During the construction, tragedy struck. The wet soil caved in and portion of the column collapsed. One construction worker died and a few were injured. The local PWG members then decided to increase the height of the column to 88 feet, to honour the worker who had died in the accident. Granite was brought from Rajasthan, and construction was completed within three months.

“On the day the memorial was inaugurated, PWG members kidnapped three government officers to ensure that there would be no disturbance from the police. They were later released,” recalled Fazal Rahman, a journalist with a Telugu daily, who was posted there during that time. “It was a historical event, and thousands attended it. There was heavy rain, because of which the stage almost collapsed. Many volunteered spontaneously, and held the stage till the programme ended.”

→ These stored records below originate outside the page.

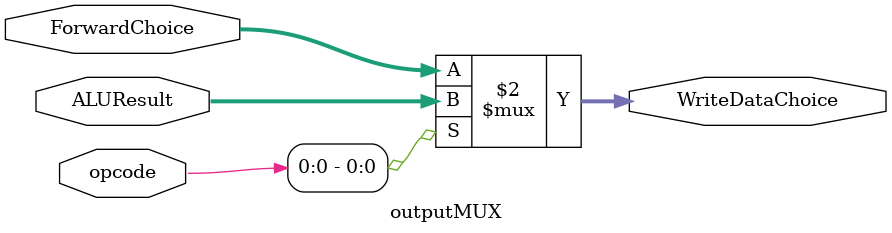
<source format=v>
`timescale 1ns / 1ps


module outputMUX(
    input [1:0] opcode,
    input [7:0] ALUResult,
    input [7:0] ForwardChoice,
    output [7:0] WriteDataChoice
    );
    
assign WriteDataChoice = (opcode[0]==0) ? ForwardChoice : ALUResult;

endmodule

</source>
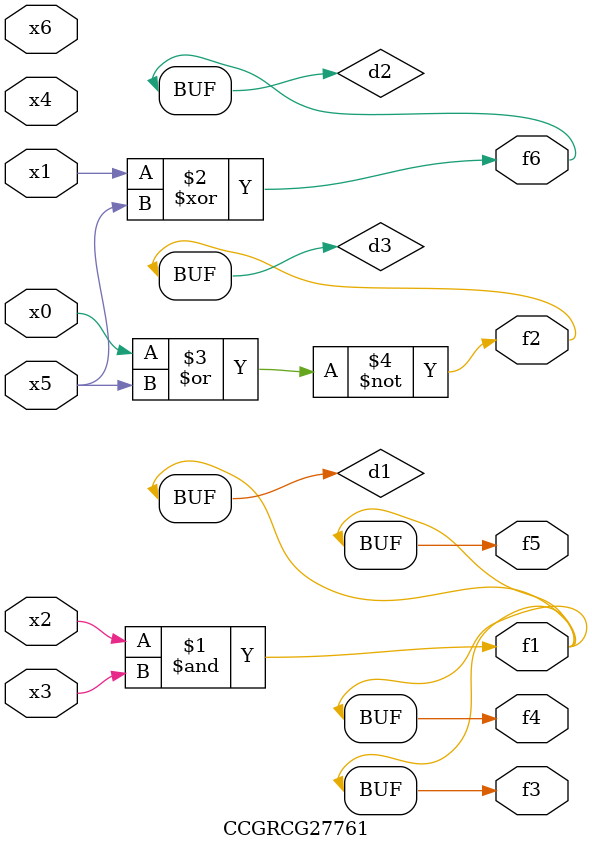
<source format=v>
module CCGRCG27761(
	input x0, x1, x2, x3, x4, x5, x6,
	output f1, f2, f3, f4, f5, f6
);

	wire d1, d2, d3;

	and (d1, x2, x3);
	xor (d2, x1, x5);
	nor (d3, x0, x5);
	assign f1 = d1;
	assign f2 = d3;
	assign f3 = d1;
	assign f4 = d1;
	assign f5 = d1;
	assign f6 = d2;
endmodule

</source>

As encounters and violence resumed, groups supported by the police made attempts to blast the memorial. In the first attempt, the memorial suffered minor damage; in the second attempt, most of the structure was brought down. The Naxals did pressure the government to rebuild it, without success.

“Since the Maoist influence has come down, and there are no more sympathisers in the area, the younger generation does not know much about the site. We do not even get any tourists, who are curious about the column,” said K. Ramakrishna, a local trader.